第9章 ホダシ
帰り支度をしてスクールバッグを背負う。
支度を待っていた夾が、立ち上がりクラスメイトに「じゃーな」等と挨拶を交わしながら歩く背をひまりが追いかける。
「夾は師範のとこ行くんだよね?」
「あぁ。師匠が小旅行から帰って来んのが今日だからな。顔見に行ってくるわ」
にしても、お前授業中に白目剥いてんじゃねーよ。思い出したように喉を鳴らす夾をジットリと睨みつける。

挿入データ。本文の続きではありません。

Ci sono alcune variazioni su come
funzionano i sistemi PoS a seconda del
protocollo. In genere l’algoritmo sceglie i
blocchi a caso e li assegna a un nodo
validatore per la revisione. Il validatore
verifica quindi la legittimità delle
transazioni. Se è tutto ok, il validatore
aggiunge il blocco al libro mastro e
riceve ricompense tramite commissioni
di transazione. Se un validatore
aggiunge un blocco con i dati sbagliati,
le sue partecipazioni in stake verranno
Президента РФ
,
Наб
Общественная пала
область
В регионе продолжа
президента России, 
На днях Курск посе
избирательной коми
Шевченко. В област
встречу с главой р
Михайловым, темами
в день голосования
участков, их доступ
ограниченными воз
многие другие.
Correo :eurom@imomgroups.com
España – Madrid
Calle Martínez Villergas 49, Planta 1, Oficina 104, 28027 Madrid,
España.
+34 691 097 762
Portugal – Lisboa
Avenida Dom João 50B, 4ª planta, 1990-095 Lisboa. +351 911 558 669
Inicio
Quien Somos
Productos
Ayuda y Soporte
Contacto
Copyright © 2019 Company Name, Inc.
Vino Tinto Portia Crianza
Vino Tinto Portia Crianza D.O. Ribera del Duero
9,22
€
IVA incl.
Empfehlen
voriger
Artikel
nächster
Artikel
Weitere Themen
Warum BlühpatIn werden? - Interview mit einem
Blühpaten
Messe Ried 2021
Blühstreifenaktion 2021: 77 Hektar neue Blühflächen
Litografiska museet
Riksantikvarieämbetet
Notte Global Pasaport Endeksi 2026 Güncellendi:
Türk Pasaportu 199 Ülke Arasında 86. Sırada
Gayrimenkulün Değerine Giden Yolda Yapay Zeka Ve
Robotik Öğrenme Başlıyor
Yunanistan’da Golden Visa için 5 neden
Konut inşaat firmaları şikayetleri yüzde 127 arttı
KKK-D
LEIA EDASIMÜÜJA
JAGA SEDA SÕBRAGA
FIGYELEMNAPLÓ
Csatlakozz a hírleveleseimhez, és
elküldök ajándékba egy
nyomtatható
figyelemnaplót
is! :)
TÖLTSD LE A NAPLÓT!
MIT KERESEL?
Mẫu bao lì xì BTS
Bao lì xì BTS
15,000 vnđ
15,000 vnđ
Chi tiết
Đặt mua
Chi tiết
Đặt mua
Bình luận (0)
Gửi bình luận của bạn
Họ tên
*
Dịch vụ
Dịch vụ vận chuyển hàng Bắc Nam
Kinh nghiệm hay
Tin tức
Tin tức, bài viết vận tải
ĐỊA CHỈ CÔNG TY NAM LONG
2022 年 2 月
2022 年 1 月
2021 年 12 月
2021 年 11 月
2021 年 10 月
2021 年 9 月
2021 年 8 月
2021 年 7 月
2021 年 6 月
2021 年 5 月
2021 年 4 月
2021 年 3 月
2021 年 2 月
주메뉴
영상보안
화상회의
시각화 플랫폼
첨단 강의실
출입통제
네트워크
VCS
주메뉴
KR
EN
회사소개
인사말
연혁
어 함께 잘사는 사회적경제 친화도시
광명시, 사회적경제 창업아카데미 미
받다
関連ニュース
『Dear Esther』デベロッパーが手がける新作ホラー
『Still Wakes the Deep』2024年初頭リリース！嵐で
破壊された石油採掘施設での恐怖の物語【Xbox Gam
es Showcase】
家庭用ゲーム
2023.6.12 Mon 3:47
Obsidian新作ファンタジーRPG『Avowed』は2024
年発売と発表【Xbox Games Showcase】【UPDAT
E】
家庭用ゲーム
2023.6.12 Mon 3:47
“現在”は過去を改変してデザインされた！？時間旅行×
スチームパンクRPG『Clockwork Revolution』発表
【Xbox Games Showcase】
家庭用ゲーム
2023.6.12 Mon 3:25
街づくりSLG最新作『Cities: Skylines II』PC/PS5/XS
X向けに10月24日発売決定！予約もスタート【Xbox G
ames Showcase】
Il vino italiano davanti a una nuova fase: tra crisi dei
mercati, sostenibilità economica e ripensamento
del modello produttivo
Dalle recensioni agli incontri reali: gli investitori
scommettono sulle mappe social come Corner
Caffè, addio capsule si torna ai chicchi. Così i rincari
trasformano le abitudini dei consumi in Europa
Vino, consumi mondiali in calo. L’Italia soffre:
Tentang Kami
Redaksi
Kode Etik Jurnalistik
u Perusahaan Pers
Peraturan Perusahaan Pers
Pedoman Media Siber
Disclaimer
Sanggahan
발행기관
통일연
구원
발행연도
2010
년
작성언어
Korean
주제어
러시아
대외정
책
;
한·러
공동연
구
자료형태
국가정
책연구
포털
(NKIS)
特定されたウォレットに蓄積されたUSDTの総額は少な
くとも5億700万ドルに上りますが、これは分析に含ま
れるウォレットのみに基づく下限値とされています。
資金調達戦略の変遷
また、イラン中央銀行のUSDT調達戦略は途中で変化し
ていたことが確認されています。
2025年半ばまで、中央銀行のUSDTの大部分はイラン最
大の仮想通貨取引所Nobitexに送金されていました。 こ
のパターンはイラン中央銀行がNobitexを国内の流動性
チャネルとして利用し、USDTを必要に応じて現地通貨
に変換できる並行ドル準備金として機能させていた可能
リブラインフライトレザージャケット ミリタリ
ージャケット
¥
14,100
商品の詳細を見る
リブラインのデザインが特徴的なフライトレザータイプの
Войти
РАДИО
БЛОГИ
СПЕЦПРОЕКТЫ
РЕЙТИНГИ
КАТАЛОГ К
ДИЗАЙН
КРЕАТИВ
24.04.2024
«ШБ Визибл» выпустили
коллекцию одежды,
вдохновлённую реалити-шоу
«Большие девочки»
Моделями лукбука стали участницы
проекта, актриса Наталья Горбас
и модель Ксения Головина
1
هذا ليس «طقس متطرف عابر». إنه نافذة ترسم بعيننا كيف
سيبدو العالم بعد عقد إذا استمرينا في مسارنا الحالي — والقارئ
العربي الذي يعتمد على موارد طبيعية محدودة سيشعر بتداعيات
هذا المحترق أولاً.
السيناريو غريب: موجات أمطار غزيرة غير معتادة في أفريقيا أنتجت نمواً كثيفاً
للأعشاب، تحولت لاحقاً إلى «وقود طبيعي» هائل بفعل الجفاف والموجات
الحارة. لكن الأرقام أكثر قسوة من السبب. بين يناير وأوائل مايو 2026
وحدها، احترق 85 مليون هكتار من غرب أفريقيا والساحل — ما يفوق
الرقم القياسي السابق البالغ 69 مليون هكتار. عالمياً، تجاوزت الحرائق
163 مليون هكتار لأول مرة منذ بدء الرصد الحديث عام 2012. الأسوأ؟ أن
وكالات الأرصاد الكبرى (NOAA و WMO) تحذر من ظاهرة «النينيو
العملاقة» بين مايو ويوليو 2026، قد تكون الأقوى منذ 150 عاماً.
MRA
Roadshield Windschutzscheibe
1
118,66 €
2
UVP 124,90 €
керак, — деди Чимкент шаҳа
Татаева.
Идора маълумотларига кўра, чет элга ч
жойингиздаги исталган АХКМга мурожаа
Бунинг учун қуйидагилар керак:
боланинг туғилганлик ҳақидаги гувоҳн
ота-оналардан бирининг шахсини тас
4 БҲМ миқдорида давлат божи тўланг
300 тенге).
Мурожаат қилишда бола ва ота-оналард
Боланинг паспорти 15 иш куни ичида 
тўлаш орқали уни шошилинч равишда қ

リアクションがオーバーにならないよう、最新の注意を払いながら。
「あの先生の話し声って、睡眠用BGMとして出したら売れそうだと思わない?」
「いや、俺別に眠くなンねーけど」
揶揄うように片目を半眼にする夾の足に、今度は蹴りをお見舞いする。
ヒョイっと飛んで避けられた事に苛立った素振りを見せて、口を尖らせた。
ありさや咲も眠くなるって言ってたし!他の子も眠くなるよねーって言ってたし!むしろ夾が少数派だからね!とグチグチと文句を垂らしながら。
門を出て少し進んだ先にある分かれ道。
藉真の所へ寄って帰ると言っていた夾に別れを告げて、その背中に手を振りながら見送る。
姿が見えなくなったのと同時に表情を強張らせ、弾かれたように全力で走り出した。
冷たい空気に痛くなる喉を労ってやるつもりなんて無い。
早く…早く燈路の所に…っ!
一秒でも早く燈路に会いたかった。
確かめたかった。
あの日…。
慊人に賭けの話を持ち出された日。
居たんだ。燈路は。
慊人の部屋の窓から見える…一枚だけを真っ赤に染めた、紅葉の木の下に。
——— ううん。これはね、ひまりお姉ちゃんから貰う少し前にね…燈路ちゃんがくれたの…
——— あの時期に…真っ赤な紅葉…珍しい
杞紗が持っていた栞に貼り付けられた真っ赤な紅葉。
杞紗の為に葉を拾いに来て…あの場に遭遇したんだ。
だから…だから…っ。
——— アンタさ…本当に…
賭けするつもりなの?
あの時、そう言いたかったんだよね?
きっと止めようと…してくれてたんだよね?
大きく肩で息をしながら立ち止まる。
見上げたのは草摩の大きな門。
ポケットに入れたノートの切れ端を取り出す。
"かけやめて"
導き出された答えが書かれた紙を握り締めた。
あの小さな背中に背負わせてしまったんだ。
ひまりはギッとキツく歯噛みした。